╭─ Teks Bacaan
Pertaruhan Nyawa di Penerbangan Indonesia
Kecelakaan pesawat di perairan lepas pantai Karawang mengingatkan kembali riwayat kecelakaan penerbangan di Indonesia. Walau prosedur detail keselamatan telah dibuat, nyatanya kejadian ini kembali berulang. Peningkatan kualitas operator penerbangan harus menjadi prioritas utama.
Dunia penerbangan Indonesia kembali berduka. Pesawat Lion Air PK-LQP dengan nomor penerbangan JT 610 jatuh di lepas pantai Karawang, Jawa Barat, Senin pagi 29 Oktober 2018. Pesawat ini jatuh ketika sedang melakukan penerbangan dari Bandara Soekarno-Hatta, Tangerang menuju Bandara Depati Amir di Pangkalpinang, Bangka Belitung. Sebelumnya diketahui pesawat ini hilang kontak dengan Air Traffic Controller (ATC) di Bandara Soekarno-Hatta pada pukul 06.33 WIB, 13 menit setelah lepas landas.
Diperkirakan semua penumpang dan kru pesawat JT 610 menjadi korban. Tidak lama setelah hilang kontak, puing-puing badan pesawat dan sejumlah barang yang diduga milik penumpang ditemukan tim gabungan Basarnas di lepas pantai Tanjung Karawang Senin siang. Menurut manifes dari pihak Lion Air, jumlah penumpang pesawat JT 610 ini sebanyak 188 orang. Rinciannya yaitu 178 penumpang dewasa, 1 anak, 2 bayi, dua pilot, dan lima awak kabin.
Kecelakaan pesawat ini bukan yang pertama di Indonesia. Menilik data Komite Nasional Keselamatan Transportasi (KNKT), kecelakaan transportasi udara di Indonesia terus berulang setiap tahun. Sejak tahun 2010 hingga 2016 saja telah terjadi 212kecelakaan penerbangan yang diinvestigasi KNKT. Total kejadian itu terdiri dari 82 kecelakaan dan 130 kejadian serius yang berpotensi menyebabkan kecelakaan. Akibat kecelakaan di kurun waktu itu sebanyak 400 orang tewas dan 115 orang lainnya luka-luka.
╰─
*Telaah Materi*:
A - Ringkas paragraf yang diawali "Diperkirakan semua penumpang" dalam teks tentang kecelakaan Lion Air JT 610 menjadi daftar poin yang memuat fakta-fakta utamanya.
B - Tuliskan bagian teks tentang kecelakaan Lion Air JT 610 persis seperti aslinya. Mulailah pada kata-kata "Pertaruhan Nyawa di" dan berhentilah setelah kata-kata "setelah lepas landas.".
C - Lanjutkan teks tentang kecelakaan Lion Air JT 610 mulai dari kalimat terakhir yang tercantum.
╭─ Data Masukan
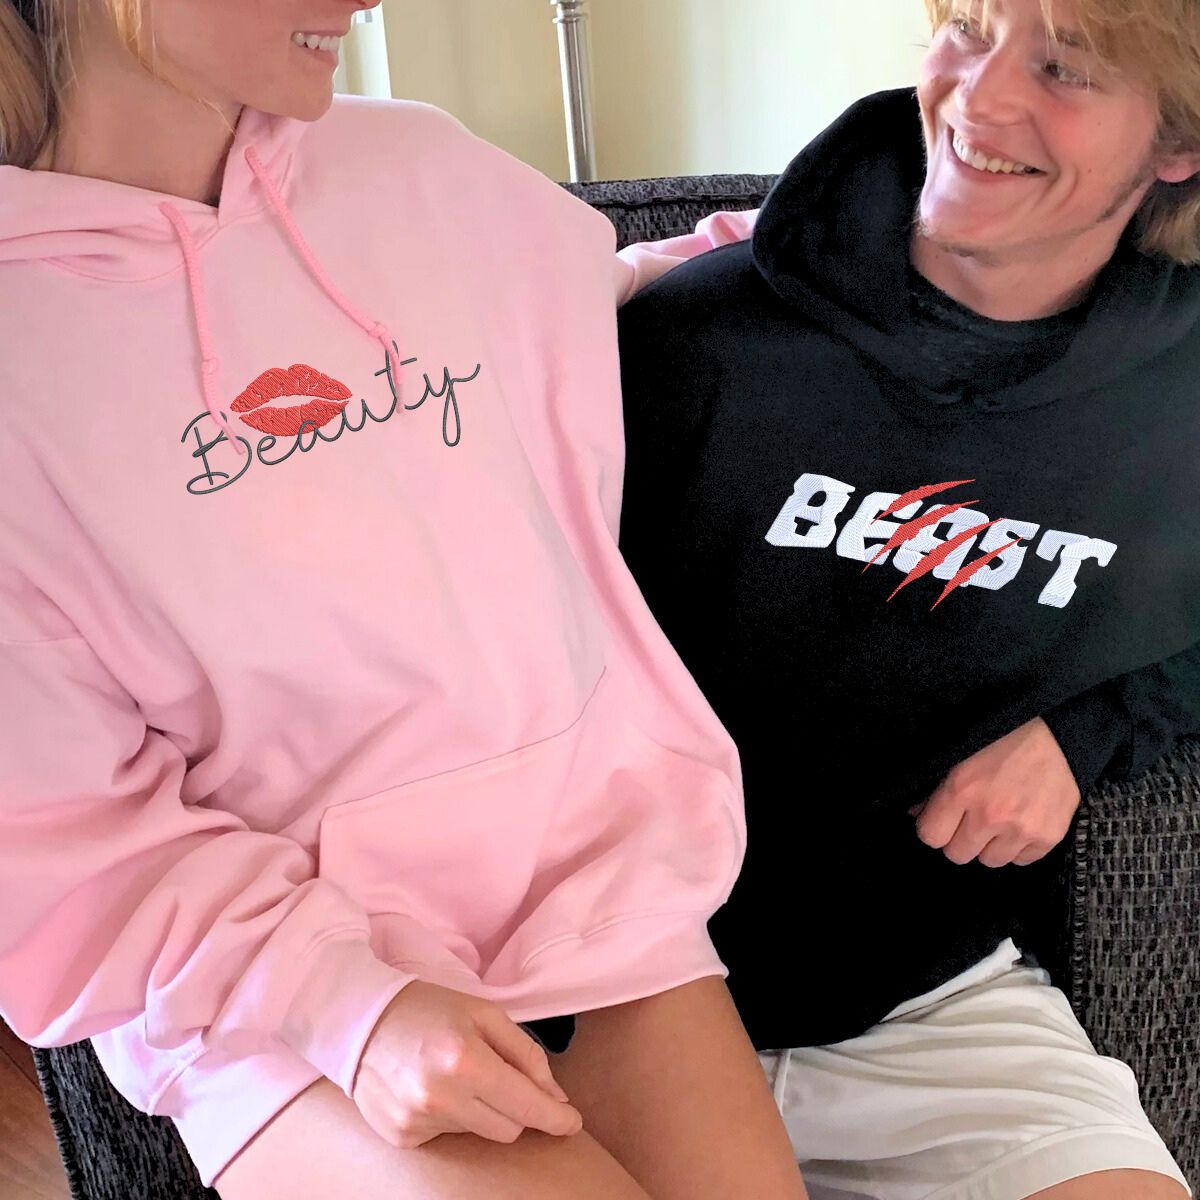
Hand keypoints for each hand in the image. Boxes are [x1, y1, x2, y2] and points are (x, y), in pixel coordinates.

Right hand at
╰─
*Hasil Tiap Tugas*:
A -
- Semua penumpang dan kru pesawat JT 610 diperkirakan menjadi korban.
- Tidak lama setelah pesawat hilang kontak, tim gabungan Basarnas menemukan puing-puing badan pesawat dan sejumlah barang yang diduga milik penumpang di lepas pantai Tanjung Karawang pada Senin siang.
- Menurut manifes Lion Air, pesawat membawa 188 orang.
- Rinciannya: 178 penumpang dewasa, 1 anak, 2 bayi, dua pilot, dan lima awak kabin.

B -
Pertaruhan Nyawa di Penerbangan Indonesia
Kecelakaan pesawat di perairan lepas pantai Karawang mengingatkan kembali riwayat kecelakaan penerbangan di Indonesia. Walau prosedur detail keselamatan telah dibuat, nyatanya kejadian ini kembali berulang. Peningkatan kualitas operator penerbangan harus menjadi prioritas utama.
Dunia penerbangan Indonesia kembali berduka. Pesawat Lion Air PK-LQP dengan nomor penerbangan JT 610 jatuh di lepas pantai Karawang, Jawa Barat, Senin pagi 29 Oktober 2018. Pesawat ini jatuh ketika sedang melakukan penerbangan dari Bandara Soekarno-Hatta, Tangerang menuju Bandara Depati Amir di Pangkalpinang, Bangka Belitung. Sebelumnya diketahui pesawat ini hilang kontak dengan Air Traffic Controller (ATC) di Bandara Soekarno-Hatta pada pukul 06.33 WIB, 13 menit setelah lepas landas.

C -
KNKT mencatat, sebagian besar kecelakaan penerbangan di Indonesia disebabkan oleh faktor manusia sebesar 67,1 persen. Setelah itu disusul faktor teknis 15,8 persen, faktor lingkungan 12,3 persen, dan fasilitas sebanyak 4,8 persen. Banyaknya kecelakaan akibat faktor eror manusia ini mengindikasikan kualitas operator penerbangan atau pilot di Indonesia belum maksimal.
Menurut Weigmann dan Shapell (2000), keduanya mengembangkan alat analisa aspek faktor manusia dalam penerbangan, faktor eror pilot dapat dibagi menjadi tiga yaitu eror keterampilan dasar, eror pengambilan keputusan, dan eror perseptual. Contoh eror keterampilan dasar seperti mengacuhkan setiap prosedur penerbangan dan teknik kontrol pesawat yang buruk. Eror pengambilan keputusan dapat berupa salah respon ketika terjadi keadaan darurat dan manuver yang tidak tepat. Sementara eror perseptual berupa salah pengukuran jarak/ketinggian/kecepatan dan diorientasi lokasi.
Sementara itu, kejadian pesawat tergelincir di landasan pacu menjadi bagian terbesar jenis kecelakaan penerbangan selama tahun 2010 hingga 2016 sebanyak 40,1 persen. Jenis kedua adalah controlled flight into terrain (CFIT) atau menabrak daratan walau pesawat dalam kondisi laik terbang sebanyak 10,8 persen. Ketiga, gangguan/kerusakan sistem atau komponen mesin pesawat (jet) sebanyak 9,4 persen. Keempat, gangguan/kerusakan sistem atau komponen non-mesin pesawat 8,5 persen. Kelima, gangguan kontak dengan ATC sebanyak 7,1 persen. Selain itu, masih ada 24,1 persen yang terdiri dari berbagai kejadian lainnya.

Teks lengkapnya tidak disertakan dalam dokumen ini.